§ **WHAT THIS TASK INVOLVES**:
Set down, exactly as written, the lines from the line holding "CON_3: 54 -> 62" to the end of the data, inclusive, skipping any pictures.

** Opening RECORD EXCERPTS block **

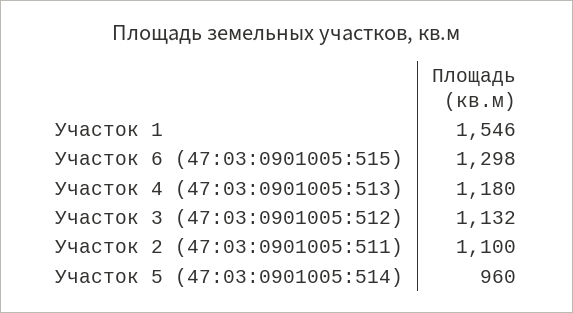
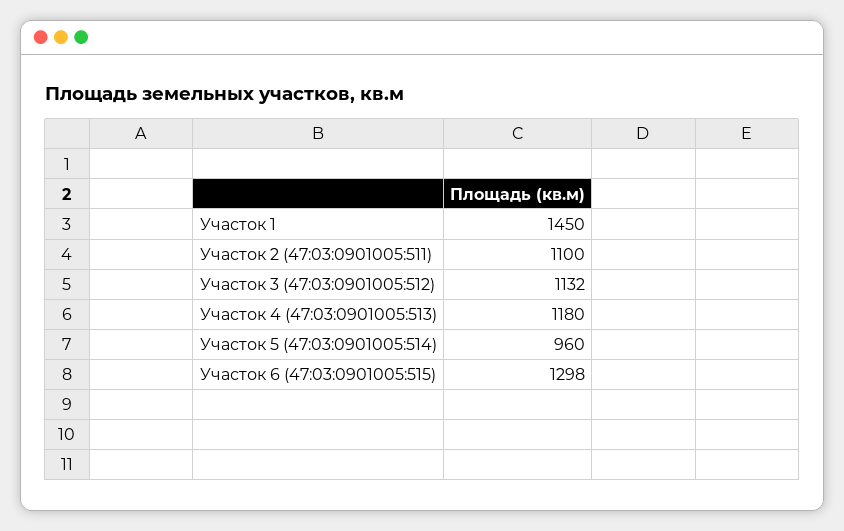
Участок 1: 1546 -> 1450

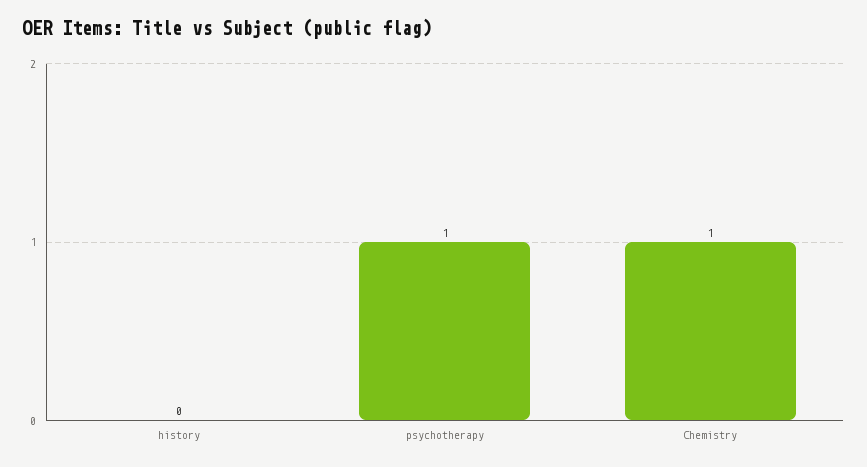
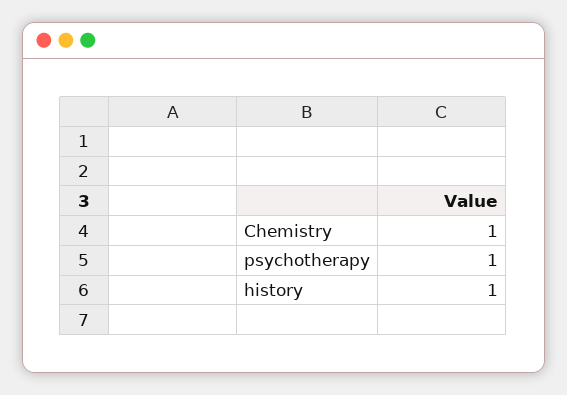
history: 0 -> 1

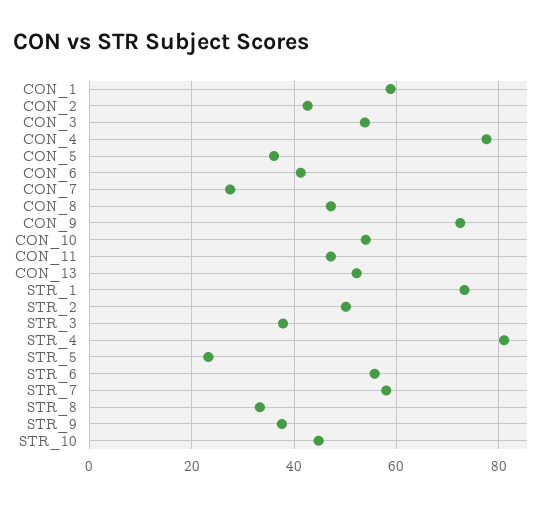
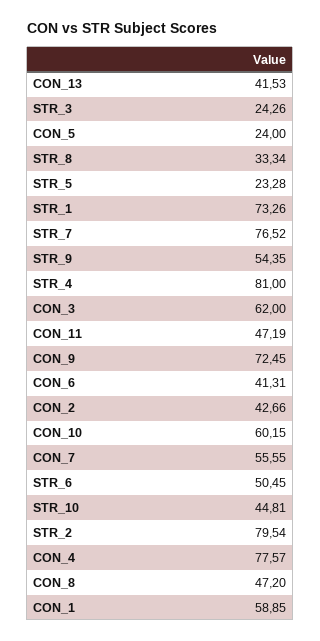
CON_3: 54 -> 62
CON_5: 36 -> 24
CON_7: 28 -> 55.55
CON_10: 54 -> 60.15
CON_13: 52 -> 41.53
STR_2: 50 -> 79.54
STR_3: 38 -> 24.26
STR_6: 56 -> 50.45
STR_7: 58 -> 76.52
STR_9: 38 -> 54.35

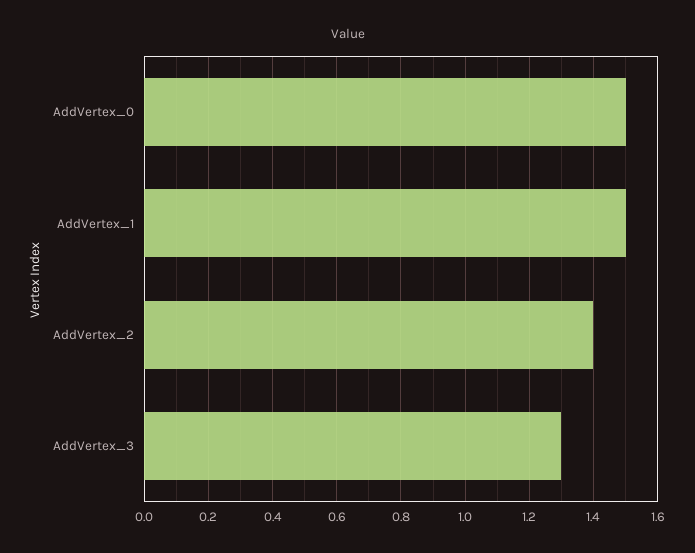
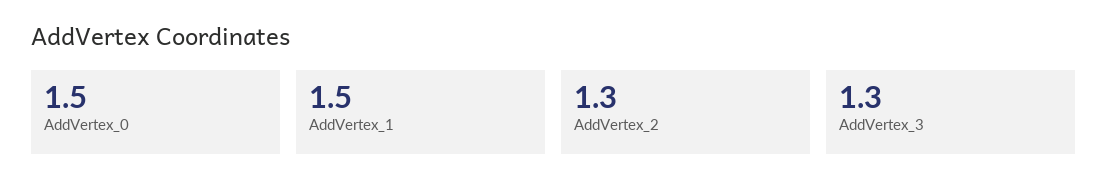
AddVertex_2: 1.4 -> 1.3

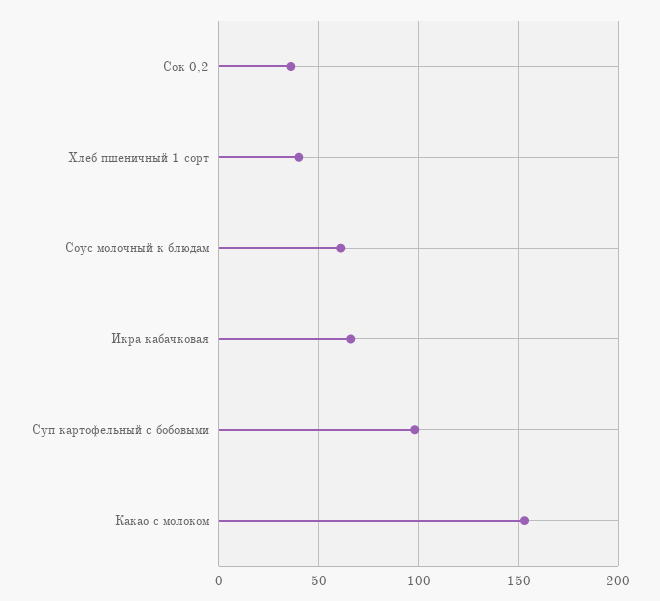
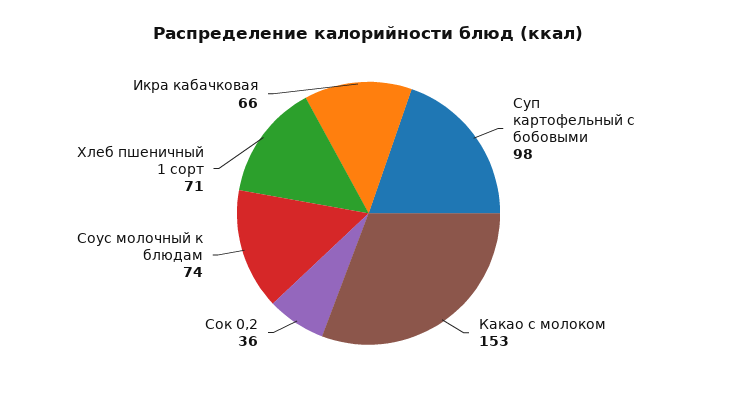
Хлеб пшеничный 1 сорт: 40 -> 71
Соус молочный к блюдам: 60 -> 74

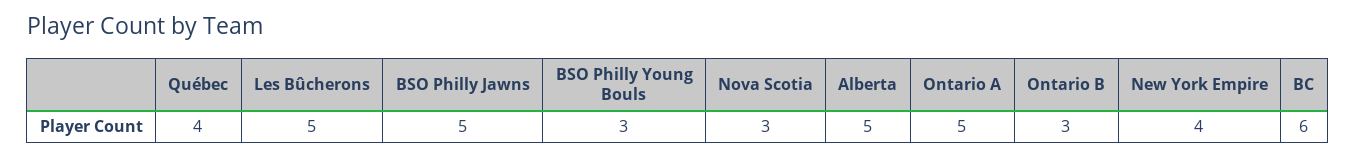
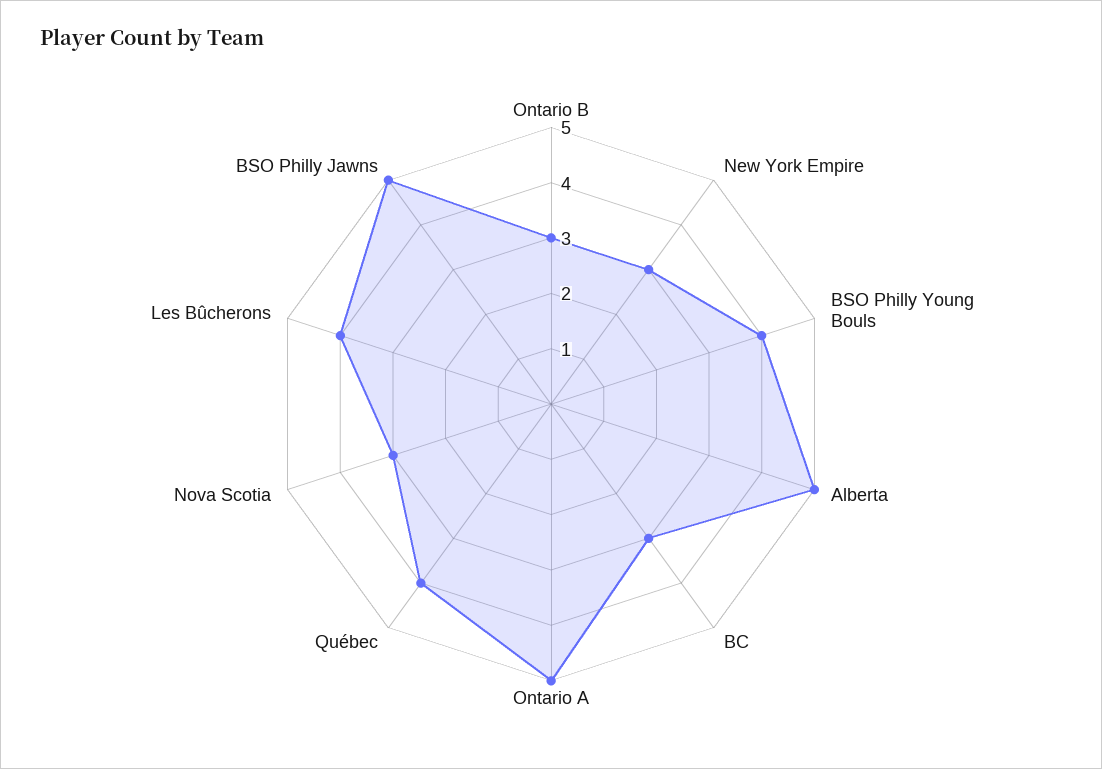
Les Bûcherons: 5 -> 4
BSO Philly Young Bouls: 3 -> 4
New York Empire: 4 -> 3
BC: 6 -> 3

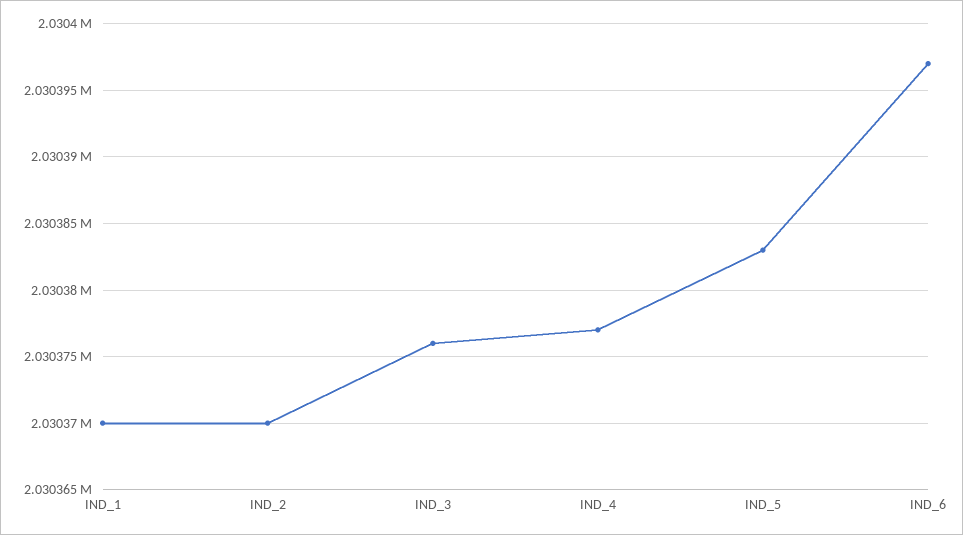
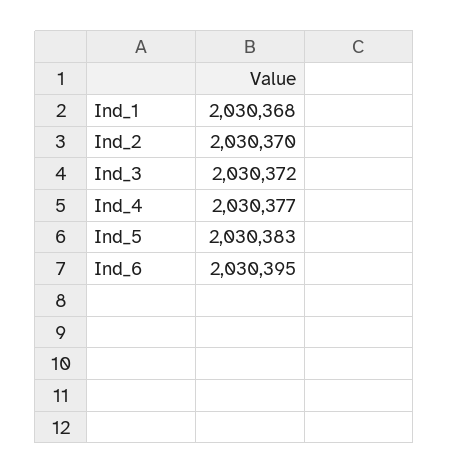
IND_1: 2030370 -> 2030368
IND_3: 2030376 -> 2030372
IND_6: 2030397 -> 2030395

** Closing RECORD EXCERPTS block **

§ **SOLUTION TO THE PROBLEM**:
CON_3: 54 -> 62
CON_5: 36 -> 24
CON_7: 28 -> 55.55
CON_10: 54 -> 60.15
CON_13: 52 -> 41.53
STR_2: 50 -> 79.54
STR_3: 38 -> 24.26
STR_6: 56 -> 50.45
STR_7: 58 -> 76.52
STR_9: 38 -> 54.35

AddVertex_2: 1.4 -> 1.3

Хлеб пшеничный 1 сорт: 40 -> 71
Соус молочный к блюдам: 60 -> 74

Les Bûcherons: 5 -> 4
BSO Philly Young Bouls: 3 -> 4
New York Empire: 4 -> 3
BC: 6 -> 3

IND_1: 2030370 -> 2030368
IND_3: 2030376 -> 2030372
IND_6: 2030397 -> 2030395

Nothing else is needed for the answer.